Volgens het ministerie van Onderwijs, Cultuur en Wetenschap zijn onlangs grote stappen gezet om de Einstein Telescope in het grensgebied van België, Nederland en Duitsland te kunnen bouwen. Dat is gebleken op de vierde ministeriële top over dit project. De Vlaamse regering reserveert alvast 200 miljoen voor het project. Daarnaast ondersteunen België en Nederland de stappen die in Duitsland worden gezet om ook daar definitief geld voor de bouw van de Einstein Telescope te reserveren. Tijdens de topconferentie is ook bekend gemaakt dat de eerste resultaten van de boorcampagne als voorlopige conclusie opleveren dat de ondergrond in het grensgebied van België, Nederland en Duitsland voldoende stabiel is en mogelijkheden biedt de telescoop te bouwen.
De Einstein Telescope wordt van grote waarde gevonden voor de wetenschap, economie en maatschappij. De telescoop is een ondergrondse driehoek van gigantische buizen waarmee wetenschappers zwaartekrachtgolven kunnen meten, zoals nu nog niet kan. Daarmee kunnen we meer te weten komen over het ontstaan van het universum.
Nieuwkomers
Na verkiezingen en regeringsvorming in Nederland en België is in Nederland en België een aantal nieuwe ministers verantwoordelijk voor het Einstein Telescope-project. Vanuit Wallonië is dat minister Pierre-Yves Jeholet, in Vlaanderen is dat minister-president Matthias Diependaele en vanuit Nederland minister Eppo Bruins.

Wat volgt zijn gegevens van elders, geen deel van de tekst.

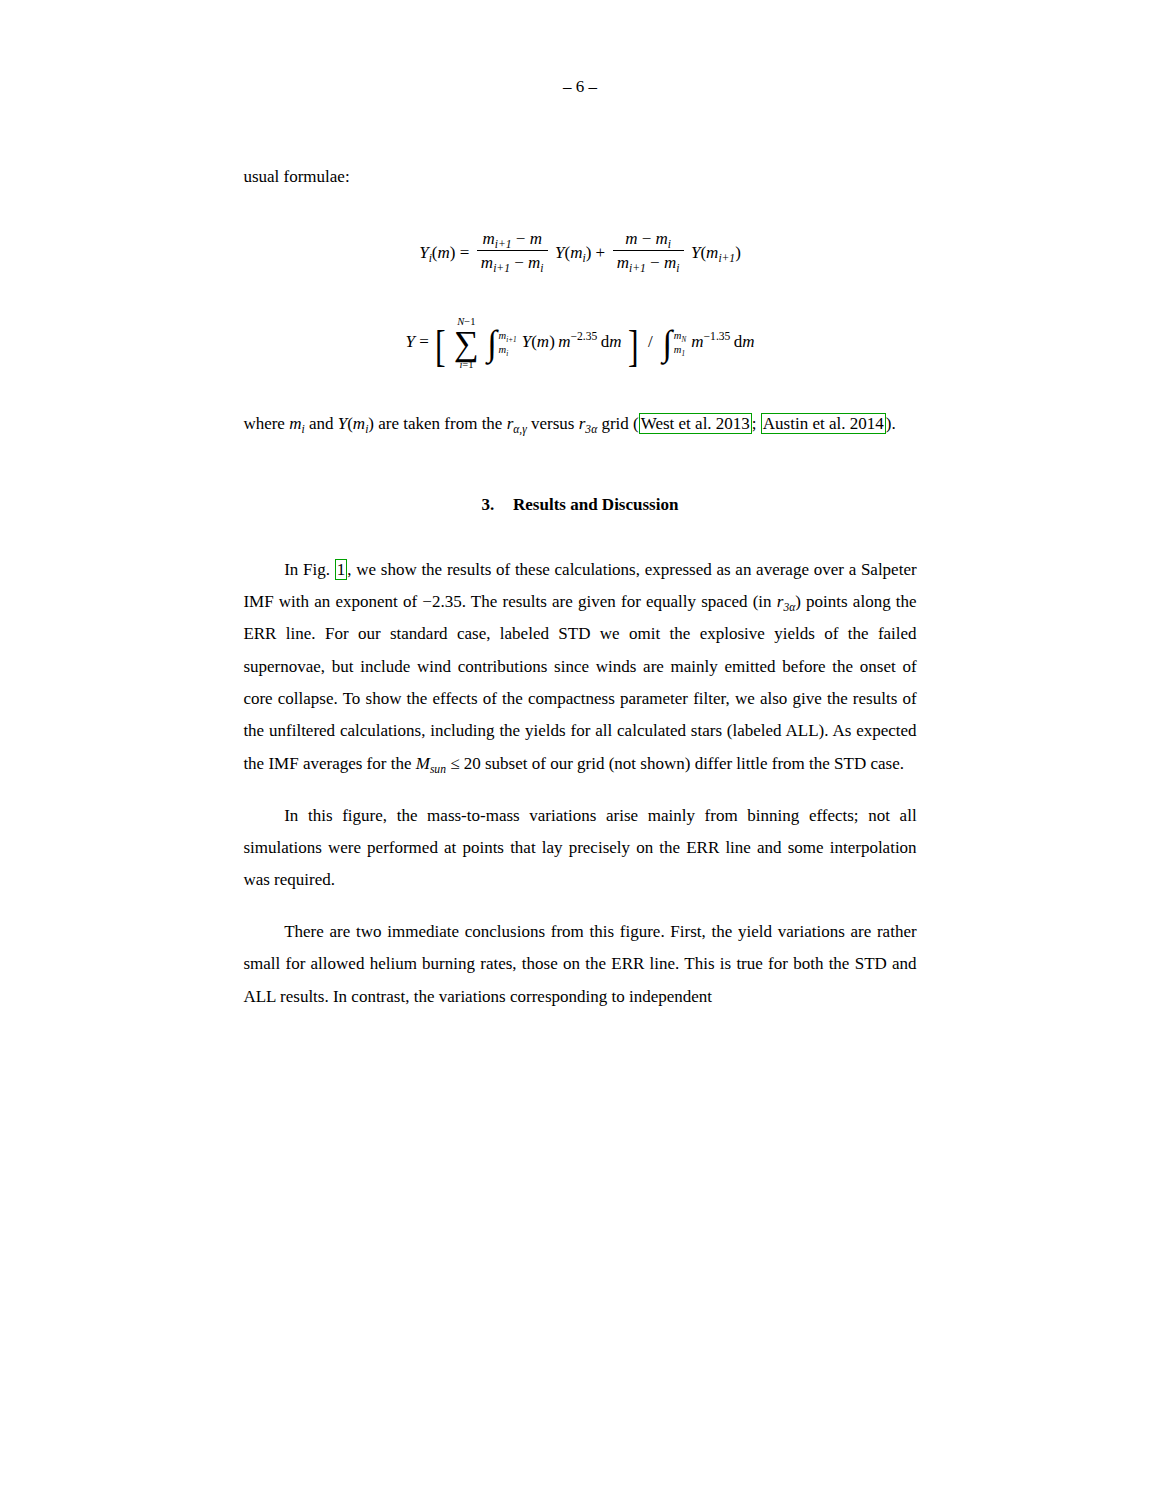– 6 –
usual formulae:
Yi(m) = mi+1 − m mi+1 − mi Y(mi) + m − mi mi+1 − mi Y(mi+1)
Y = [ N−1 ∑ i=1 ∫ mi+1 mi Y(m) m−2.35 dm ]  /  ∫ mN m1 m−1.35 dm
where mi and Y(mi) are taken from the rα,γ versus r3α grid (West et al. 2013; Austin et al. 2014).
3. Results and Discussion
In Fig. 1, we show the results of these calculations, expressed as an average over a Salpeter IMF with an exponent of −2.35. The results are given for equally spaced (in r3α) points along the ERR line. For our standard case, labeled STD we omit the explosive yields of the failed supernovae, but include wind contributions since winds are mainly emitted before the onset of core collapse. To show the effects of the compactness parameter filter, we also give the results of the unfiltered calculations, including the yields for all calculated stars (labeled ALL). As expected the IMF averages for the Msun ≤ 20 subset of our grid (not shown) differ little from the STD case.
In this figure, the mass-to-mass variations arise mainly from binning effects; not all simulations were performed at points that lay precisely on the ERR line and some interpolation was required.
There are two immediate conclusions from this figure. First, the yield variations are rather small for allowed helium burning rates, those on the ERR line. This is true for both the STD and ALL results. In contrast, the variations corresponding to independent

Commitment in de drie landen
Nadat minister Bruins in Nederland extra geld voor de Einstein Telescope beschikbaar heeft gesteld, doet nu ook Vlaanderen dat. Daarnaast zegde Gonça Türkeli-Dehnert, staatssecretaris van het ministerie van Cultuur en Onderzoek van Noordrijn-Westfalen 7,9 miljoen extra toe. Samen met eerdere financiële reserveringen is er nu in totaal meer dan een miljard euro beschikbaar voor de Einstein Telescope.

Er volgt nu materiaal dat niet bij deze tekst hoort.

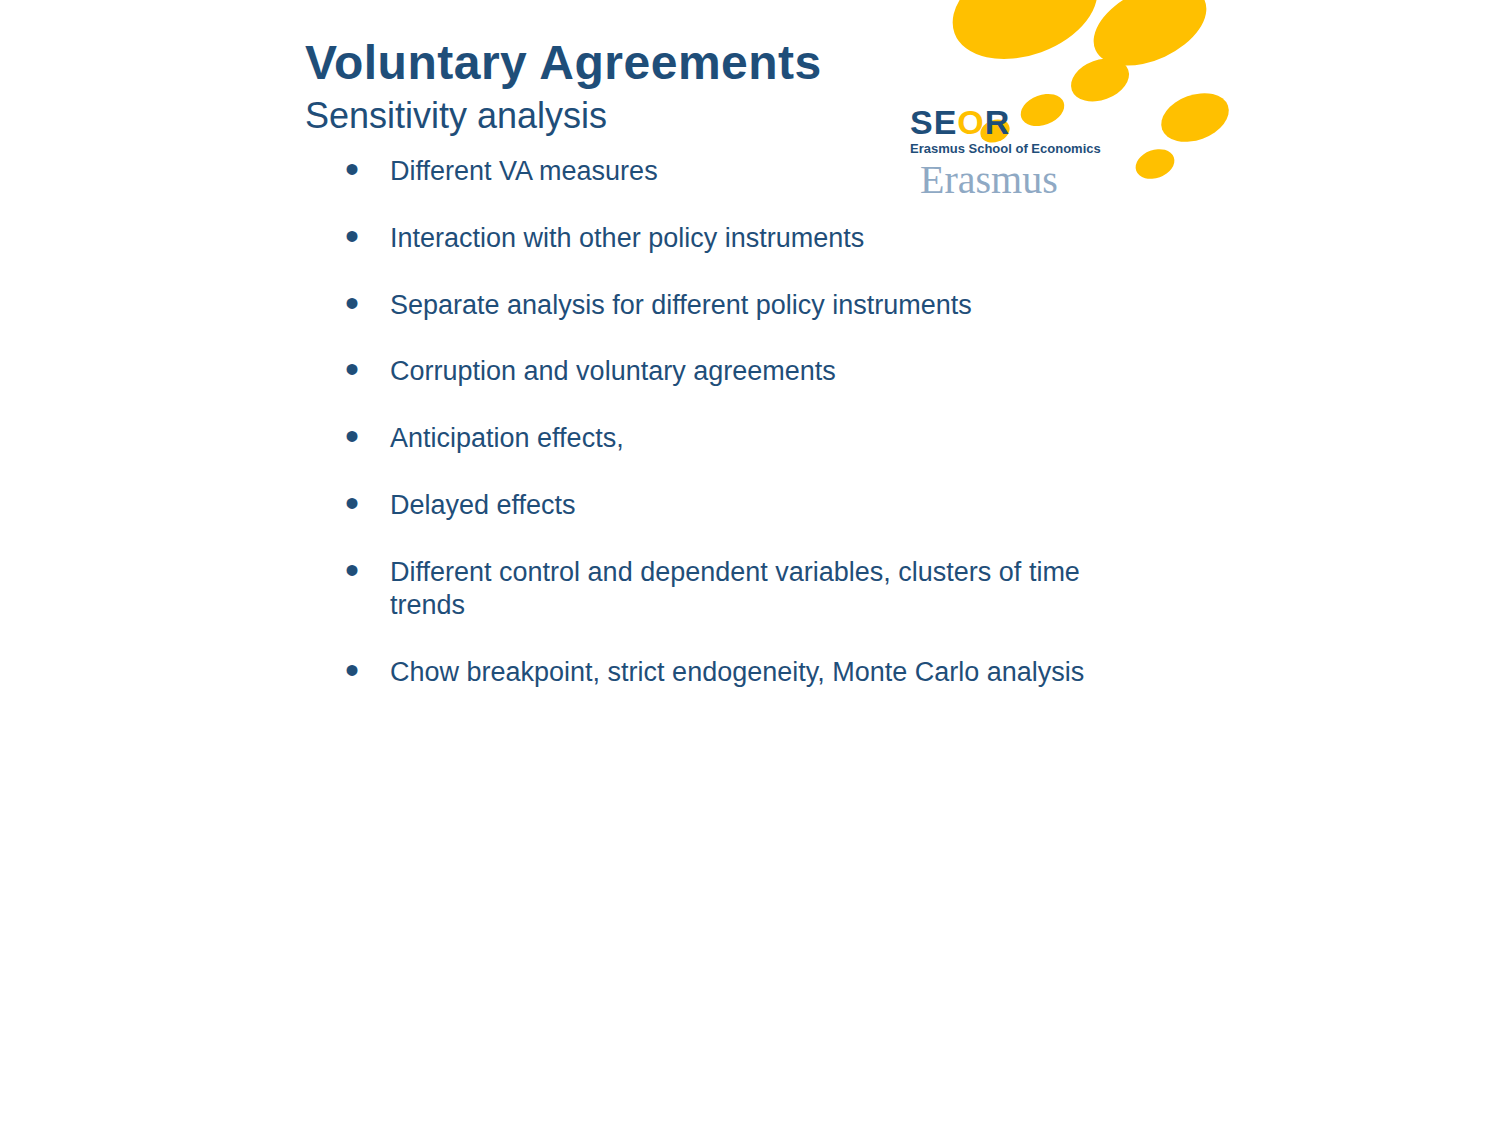SEOR
Erasmus School of Economics
Erasmus
Voluntary Agreements
Sensitivity analysis
Different VA measures
Interaction with other policy instruments
Separate analysis for different policy instruments
Corruption and voluntary agreements
Anticipation effects,
Delayed effects
Different control and dependent variables, clusters of time trends
Chow breakpoint, strict endogeneity, Monte Carlo analysis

Ook op federaal niveau in Duitsland zijn er goede stappen voor de Einstein Telescope gezet. Daar loopt een aanvraag om de Einstein Telescope op de Duitse prioriteitenlijst voor grote wetenschappelijke infrastructuren te krijgen. Dat is een noodzakelijke voorwaarde voor een financiële bijdrage. Zowel ministers van de betrokken Duitse deelstaten als de Nederlandse en Belgische ministers hebben aangegeven dit voorstel te steunen.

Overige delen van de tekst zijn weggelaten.